*** Opening of SOURCE PASSAGE ***

Google Books

The Google Books Partner program enables selling books through the Google Play store and offering a preview on Google books.
The program makes books discoverable to Google users around the world on Google books. When readers find a book on Google Books, they can preview a limited number of pages to decide if they’re interested in it. Readers can also follow links to buy the book or borrow or download it when applicable.

As a publisher you can download reports on Google Books data from https://play.google.com/books/publish/.

Currently there are 3 report types available:

Google Play sales summary report
Google Play sales transaction report
Google Books Traffic Report

In this telescope we collect data from the last 2 reports.
The corresponding tables created in BigQuery are google.google_books_salesYYYYMMDD and google.google_books_trafficYYYYMMDD.

Summary
Average runtime	5 min
Average download size	1-100 MB
Harvest Type	SFTP
Harvest Frequency	Weekly
Runs on remote worker	False
Catchup missed runs	True
Table Write Disposition	Truncate
Update Frequency	Daily
Credentials Required	Yes
Uses Telescope Template	Snapshot
Each shard includes all data	No

Telescope object ‘extra’

This telescope is created using the Observatory API. There is one ‘extra’ field that is optional for the corresponding Telescope object, namely the ‘accounts’ field.

accounts

This field is only required if a publisher uses more than 1 Google Books account. If there are multiple accounts for 1 publisher, the reports of these accounts (for the same report type and month ) are combined in the ‘transform’ step of the telescope.
To distinguish the reports of the same type and date, but from different accounts, a file suffix is used. When uploading the reports to the SFTP server, this file suffix should be included in the file name. There are instructions both on how to download and correctly name the reports manually as well as how to do it semi -automatically using Selenium.

A list of the file suffixes described above should be passed on to the Telescope ‘extra’ object.

Authentication

The reports are downloaded from https://play.google.com/books/publish/. To get access to the reports the publisher needs to give access to a google service account.
This service account can then be used to login on this webpage and download each report manually.

Setting up a service account

Create a service account from IAM & Admin - Service Accounts
Create a JSON key and download the file with key
For each organisation/publisher of interest, ask them to add this service account for Google Books

Downloading Reports Manually

There is no API available to download the Google Books report and it is quite challenging to automate the Google login process through tools such as Selenium, because of Google’s bot detection triggering a reCAPTCHA.
Until this step can be automated, the reports need to be downloaded manually.
For each publisher and for both the sales transaction report and the traffic report:

A report should be created for exactly 1 month (e.g. starting 2021-01-01 and ending 2021-01-31).
All titles should be selected.
All countries should be selected.
The traffic report is organised by ‘Book’.

*** Close of SOURCE PASSAGE ***
*** Opening of DATA LISTING ***

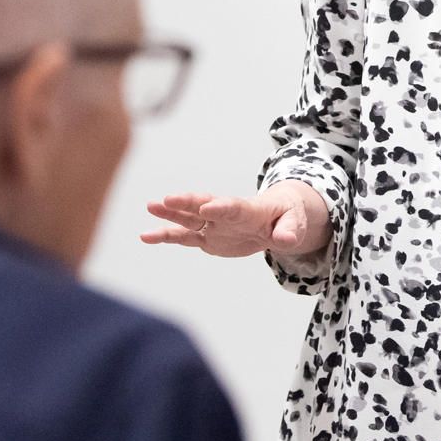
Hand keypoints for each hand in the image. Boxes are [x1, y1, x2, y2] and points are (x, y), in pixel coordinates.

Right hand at [140, 182, 330, 259]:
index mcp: (248, 209)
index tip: (207, 207)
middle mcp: (225, 214)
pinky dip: (166, 236)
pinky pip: (184, 237)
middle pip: (204, 205)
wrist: (277, 218)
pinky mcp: (207, 237)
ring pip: (189, 218)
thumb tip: (286, 240)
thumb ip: (289, 230)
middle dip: (187, 203)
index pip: (233, 207)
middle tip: (166, 200)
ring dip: (170, 214)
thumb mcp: (295, 223)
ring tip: (149, 207)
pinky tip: (146, 236)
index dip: (221, 207)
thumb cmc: (287, 217)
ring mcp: (214, 225)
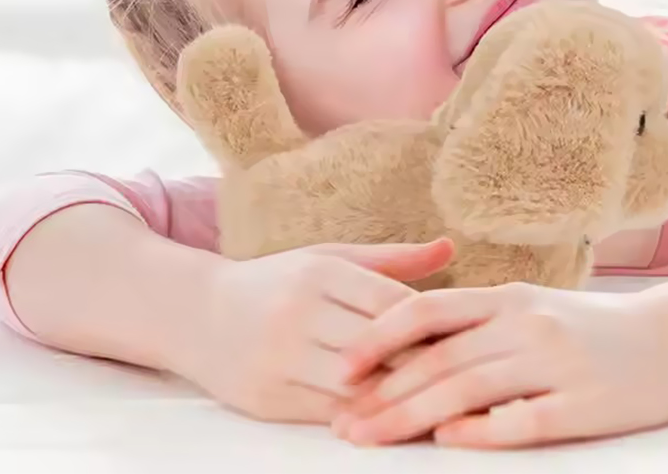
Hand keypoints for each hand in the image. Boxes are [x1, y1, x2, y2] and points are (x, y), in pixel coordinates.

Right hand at [172, 238, 453, 423]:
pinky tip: (394, 420)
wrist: (198, 314)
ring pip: (358, 387)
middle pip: (379, 347)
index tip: (464, 336)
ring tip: (443, 405)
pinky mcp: (268, 396)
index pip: (391, 301)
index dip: (431, 322)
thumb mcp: (327, 259)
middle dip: (424, 364)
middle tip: (469, 376)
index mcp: (319, 272)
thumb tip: (449, 246)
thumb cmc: (278, 282)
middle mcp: (299, 312)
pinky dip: (365, 418)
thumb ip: (390, 259)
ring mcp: (280, 357)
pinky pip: (330, 414)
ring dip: (400, 398)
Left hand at [332, 282, 667, 446]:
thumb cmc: (582, 325)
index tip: (341, 367)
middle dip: (383, 392)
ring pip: (468, 388)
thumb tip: (408, 350)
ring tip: (371, 438)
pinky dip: (481, 431)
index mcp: (505, 297)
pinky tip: (446, 442)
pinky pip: (523, 419)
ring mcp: (555, 360)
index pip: (427, 310)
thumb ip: (473, 321)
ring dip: (412, 416)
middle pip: (438, 358)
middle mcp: (524, 322)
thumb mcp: (526, 306)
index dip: (379, 337)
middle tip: (343, 421)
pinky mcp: (585, 402)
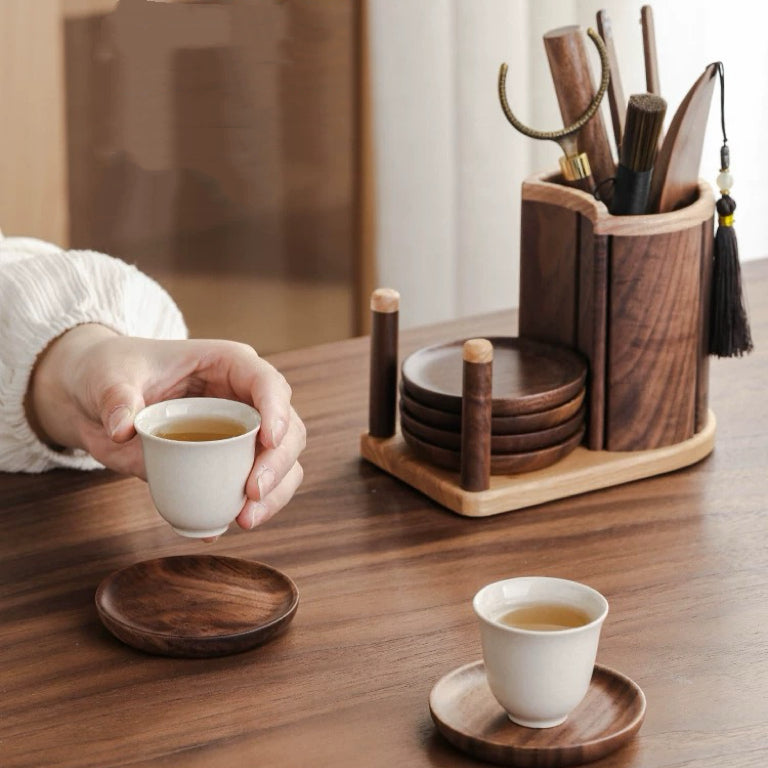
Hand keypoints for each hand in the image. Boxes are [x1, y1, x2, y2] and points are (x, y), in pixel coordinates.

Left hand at [27, 324, 305, 530]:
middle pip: (288, 428)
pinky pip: (254, 487)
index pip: (268, 382)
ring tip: (244, 519)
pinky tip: (225, 525)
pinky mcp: (226, 463)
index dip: (277, 410)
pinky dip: (250, 508)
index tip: (269, 441)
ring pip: (282, 462)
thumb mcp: (107, 377)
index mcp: (227, 364)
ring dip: (275, 493)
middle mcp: (244, 398)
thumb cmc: (111, 372)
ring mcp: (239, 433)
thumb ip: (116, 398)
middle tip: (252, 492)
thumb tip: (122, 429)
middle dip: (278, 462)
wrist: (94, 400)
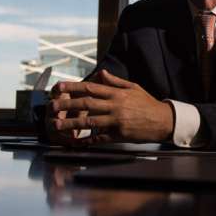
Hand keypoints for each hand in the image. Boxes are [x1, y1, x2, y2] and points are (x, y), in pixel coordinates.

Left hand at [47, 69, 174, 145]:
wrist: (163, 120)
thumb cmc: (147, 103)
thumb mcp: (133, 87)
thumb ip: (115, 81)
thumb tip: (101, 73)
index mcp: (117, 93)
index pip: (91, 88)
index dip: (73, 87)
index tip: (59, 87)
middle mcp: (115, 106)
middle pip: (86, 104)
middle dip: (67, 104)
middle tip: (52, 106)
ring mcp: (117, 121)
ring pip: (90, 122)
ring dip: (71, 123)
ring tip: (57, 124)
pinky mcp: (119, 135)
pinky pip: (100, 138)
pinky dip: (87, 140)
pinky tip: (76, 142)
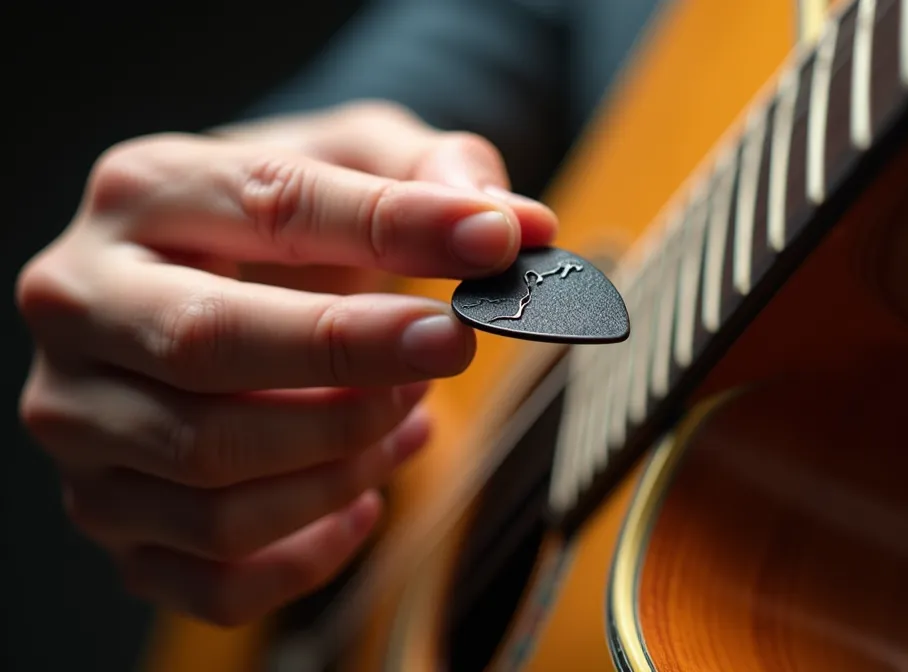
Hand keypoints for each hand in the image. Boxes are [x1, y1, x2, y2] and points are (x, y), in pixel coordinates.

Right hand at [15, 101, 557, 625]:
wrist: (208, 278)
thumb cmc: (287, 218)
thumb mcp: (358, 157)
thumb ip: (434, 174)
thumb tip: (518, 226)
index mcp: (140, 194)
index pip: (267, 206)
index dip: (390, 229)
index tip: (492, 244)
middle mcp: (82, 306)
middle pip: (206, 347)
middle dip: (353, 355)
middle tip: (455, 343)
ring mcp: (81, 423)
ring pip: (214, 476)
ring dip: (346, 455)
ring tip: (409, 410)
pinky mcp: (109, 517)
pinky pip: (215, 575)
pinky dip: (312, 550)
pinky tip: (367, 495)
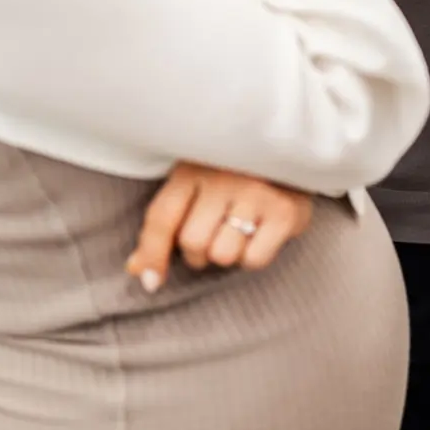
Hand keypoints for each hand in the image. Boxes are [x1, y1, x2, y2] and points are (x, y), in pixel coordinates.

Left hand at [126, 163, 315, 291]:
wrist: (292, 149)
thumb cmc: (233, 174)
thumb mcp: (192, 188)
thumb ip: (163, 228)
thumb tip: (137, 271)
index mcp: (193, 167)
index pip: (162, 217)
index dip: (152, 254)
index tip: (151, 281)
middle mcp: (223, 176)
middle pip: (192, 243)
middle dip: (199, 252)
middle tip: (215, 235)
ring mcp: (256, 192)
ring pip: (222, 255)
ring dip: (228, 254)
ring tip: (239, 232)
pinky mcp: (284, 210)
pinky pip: (254, 259)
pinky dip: (254, 257)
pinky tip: (261, 235)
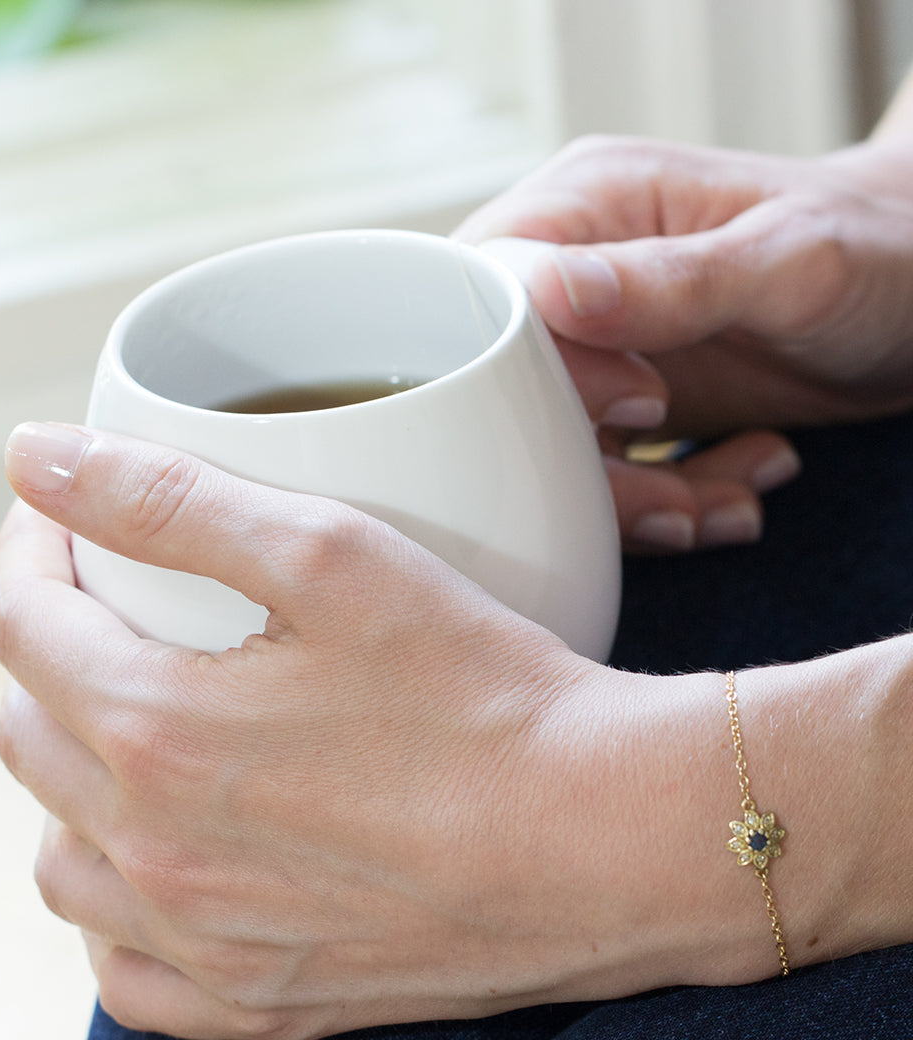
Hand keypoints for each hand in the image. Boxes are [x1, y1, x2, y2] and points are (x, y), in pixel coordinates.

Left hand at [0, 423, 773, 1039]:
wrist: (607, 843)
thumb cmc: (486, 693)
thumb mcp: (334, 557)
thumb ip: (168, 500)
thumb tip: (34, 455)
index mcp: (153, 732)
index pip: (24, 626)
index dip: (31, 551)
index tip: (63, 516)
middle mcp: (153, 853)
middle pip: (28, 732)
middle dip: (47, 648)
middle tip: (103, 603)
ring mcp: (200, 944)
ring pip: (58, 854)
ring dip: (66, 774)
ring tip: (123, 724)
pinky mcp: (256, 1003)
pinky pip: (123, 970)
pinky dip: (114, 904)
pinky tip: (159, 862)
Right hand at [456, 136, 912, 551]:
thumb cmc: (879, 248)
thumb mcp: (789, 261)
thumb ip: (668, 280)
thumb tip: (544, 296)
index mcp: (588, 204)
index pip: (491, 292)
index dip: (535, 369)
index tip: (644, 403)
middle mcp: (572, 276)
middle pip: (506, 387)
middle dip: (590, 466)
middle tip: (679, 499)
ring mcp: (593, 347)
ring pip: (550, 447)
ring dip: (636, 502)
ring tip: (725, 509)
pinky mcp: (617, 405)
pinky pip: (599, 472)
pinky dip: (665, 505)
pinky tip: (740, 490)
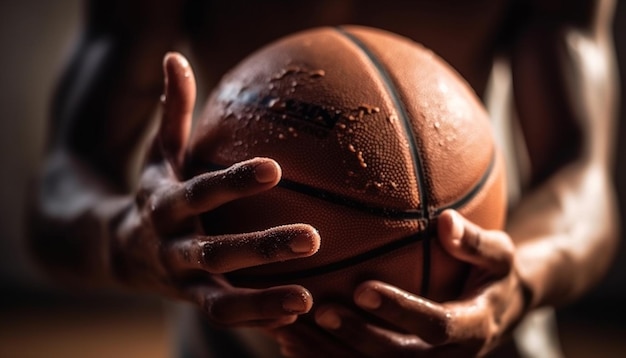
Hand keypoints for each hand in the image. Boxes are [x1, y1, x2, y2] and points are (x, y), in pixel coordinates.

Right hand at [113, 52, 320, 328]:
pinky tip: (296, 318)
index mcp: (165, 206)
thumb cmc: (153, 192)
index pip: (201, 192)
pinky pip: (225, 317)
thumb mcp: (159, 154)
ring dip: (262, 300)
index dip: (234, 182)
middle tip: (313, 237)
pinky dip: (256, 321)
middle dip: (262, 246)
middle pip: (217, 250)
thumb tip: (175, 57)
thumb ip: (172, 111)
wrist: (114, 250)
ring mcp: (183, 281)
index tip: (275, 169)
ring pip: (220, 299)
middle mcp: (173, 247)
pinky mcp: (194, 303)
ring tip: (308, 298)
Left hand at [274, 210, 525, 356]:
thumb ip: (475, 242)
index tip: (362, 288)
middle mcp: (447, 357)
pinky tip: (291, 341)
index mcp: (472, 327)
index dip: (398, 310)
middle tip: (319, 312)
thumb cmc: (494, 273)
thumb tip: (446, 221)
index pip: (433, 326)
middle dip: (357, 337)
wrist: (499, 310)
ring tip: (290, 330)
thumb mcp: (500, 254)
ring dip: (331, 354)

*** Close of DATA LISTING ***

** WORK ORDER 1 **
Using the Google Books telescope page, answer each question:
(a) Which two tables does the telescope create in BigQuery?
(b) How often does the telescope harvest data, according to the summary?
(c) What span of time should each manually downloaded report cover?
** WORK ORDER 2 **
Write the next part of the Google Books telescope page, picking up right after its final line.

** ANSWER AREA 1 **
(a) google.google_books_salesYYYYMMDD and google.google_books_trafficYYYYMMDD
(b) Weekly
(c) Exactly 1 month

** ANSWER AREA 2 **
It is important to save the file with the right name, this should be in the following format (<file_suffix> is optional):
- GoogleSalesTransactionReport_<file_suffix>YYYY_MM.csv or
- GoogleBooksTrafficReport_<file_suffix>YYYY_MM.csv
Upload each report to the SFTP server at https://oaebu.exavault.com/
- Add it to the folder /telescopes/google_books/<publisher>/upload
- Files are automatically moved between folders, please do not move files between folders manually

Using Selenium to help download reports

When downloading many reports it might be faster to use the script below that helps to download the reports.
It is required to run the script in debug mode, so a breakpoint can be set at the right spot (marked in the code) and you can manually login with your Google account.
From there on, the reports are automatically downloaded on a monthly basis between the given start and end date, for the given publisher account numbers.
To use Selenium you need the chrome webdriver, this can be downloaded from here

Click to expand and see the full script

import os
import shutil
import time

import pendulum
from selenium import webdriver


def main():
    """Download Google Books traffic and sales report using Selenium.
    Needs to be run in debug mode, because it requires manual sign in at breakpoint (to avoid bot detection).

    Reports are downloaded at a monthly granularity between the start_date and end_date.
    They are downloaded for each publisher in the 'account_numbers' dict and moved to the corresponding subdirectory
    in the download directory.

    If a publisher has more than 1 account linked a tuple should be used with the publisher name and a file suffix.
    The file suffix will be added to the filepath and is used to distinguish reports from different accounts for
    the same publisher.
    The file suffixes that are used here should be passed on to the telescope 'extra' information as described in the
    docs.

    The traffic report is organised by 'Book'.

    :return: None.
    """

    """ Customise values """
    download_dir = "/path/to/download/dir"
    driver_path = "/path/to/chromedriver"
    # Account numbers can be found in the page path when you are signed in to the google books partner center
    account_numbers = {
        "account_number1": "publisher_name1",
        "account_number2": "publisher_name2",
        "account_number3": ("publisher_name3", "suffix1"),
        "account_number4": ("publisher_name3", "suffix2"),
    }
    start_date = pendulum.datetime(2018, 1, 1)
    end_date = pendulum.now()
    """ Customise values """

    # Set download dir for webdriver
    chrome_options = webdriver.ChromeOptions()
    prefs = {"download.default_directory": download_dir}
    chrome_options.add_experimental_option("prefs", prefs)

    # Initialise webdriver and go to books url to login
    driver = webdriver.Chrome(executable_path=driver_path, chrome_options=chrome_options)
    driver.get("https://play.google.com/books/publish/")

    fmt = "%Y,%-m,%-d"  # <-------- set breakpoint here and manually sign in

    # Create download dir
    if not os.path.exists(download_dir):
        os.mkdir(download_dir)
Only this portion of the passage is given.